オリックス・杉本裕太郎〈写真=北野正樹〉

◆ 初の3割30本「ここまで来たら、今年しかない」

 25年ぶりのリーグ優勝を果たしたオリックスは、一夜明けた28日、本拠地・京セラドーム大阪で全体練習を行った。選手はウォーミングアップの後、投手、野手に別れて軽めの調整で汗を流した。

 打率.301、32本塁打で「3割30本」を達成しチームを牽引した杉本裕太郎は、「いろんな人から(祝いの)連絡をもらって、すごくうれしかった」と、改めて優勝の喜びに浸った。

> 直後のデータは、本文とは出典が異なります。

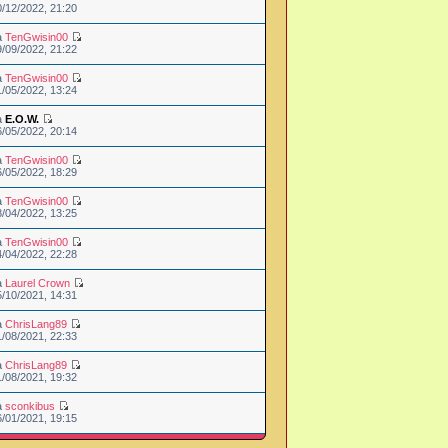
0/12/2022, 21:20
a
TenGwisin00
9/09/2022, 21:22
a
TenGwisin00
1/05/2022, 13:24
a
E.O.W.
6/05/2022, 20:14
a
TenGwisin00
6/05/2022, 18:29
a
TenGwisin00
8/04/2022, 13:25
a
TenGwisin00
4/04/2022, 22:28
a
Laurel Crown
5/10/2021, 14:31
a
ChrisLang89
1/08/2021, 22:33
a
ChrisLang89
1/08/2021, 19:32
a
sconkibus
6/01/2021, 19:15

 優勝から25年もの間遠ざかっていたことについては「なかなか優勝したくても出来なかった先輩方の思いを晴らすことが出来てうれしい」と、悔しい思いをしてきたOBらに思いをはせていた。

 記録が減らない本塁打に対し、日々の成績で変動する打率。「3割なんて自分でも打てるなんて思わず、眼中になかった」というが、終盤戦を前に3割をキープしていたことから「まだ3割ある。ここまで来たら、今年しか(チャンスは)ない、と思って意識した」そうだ。

 今季最終戦となった楽天戦(楽天生命パーク)で3打席に凡退。9回の第4打席で右前打を放ち、3割1厘で目標をクリアすることが出来た。

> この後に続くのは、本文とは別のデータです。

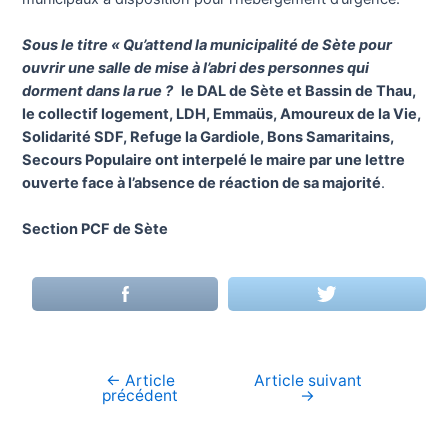
Sous le titre « Qu’attend la municipalité de Sète pour
ouvrir une salle de mise à l’abri des personnes qui
dorment dans la rue ?
le DAL de Sète et Bassin de Thau,
le collectif logement, LDH, Emmaüs, Amoureux de la Vie,
Solidarité SDF, Refuge la Gardiole, Bons Samaritains,
Secours Populaire ont interpelé le maire par une lettre
ouverte face à l’absence de réaction de sa majorité
.
Section PCF de Sète
←
Article
Article suivant
Navigation
précédent
→
de
l’article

 「いい当たりが野手の正面を突いてアウトになり、(3割以上は)無理なんやな」と一時は諦めたというが、中嶋聡監督から受けた「後悔だけはするなよ。体の開きを我慢して、コンパクトにいつも通り振っていけ」とのアドバイスが生き、練習してきた右方向への打球になって、目標を達成することが出来た。

 「ベンチのみんなが、自分のことのように喜んでくれたことがうれしかった」と杉本。最後の打席で、今季の集大成となる打撃をすることが出来たうえ、それを喜んでくれるチームメートの存在に幸せを感じる自分がいた。

 チームとしての悲願も果たし、いま頭にあるのは青学大の後輩で主砲の吉田正尚のケガ。吉田正はソフトバンク戦での死球で骨折した右手首のリハビリに励むが、「正尚が帰ってくれば、チームはもっと強くなる。後輩なんで『治ってなくても出ろよ』という感じ」と、冗談を交えて11月10日からのクライマックス・ファイナルステージからの戦列復帰を熱望していた。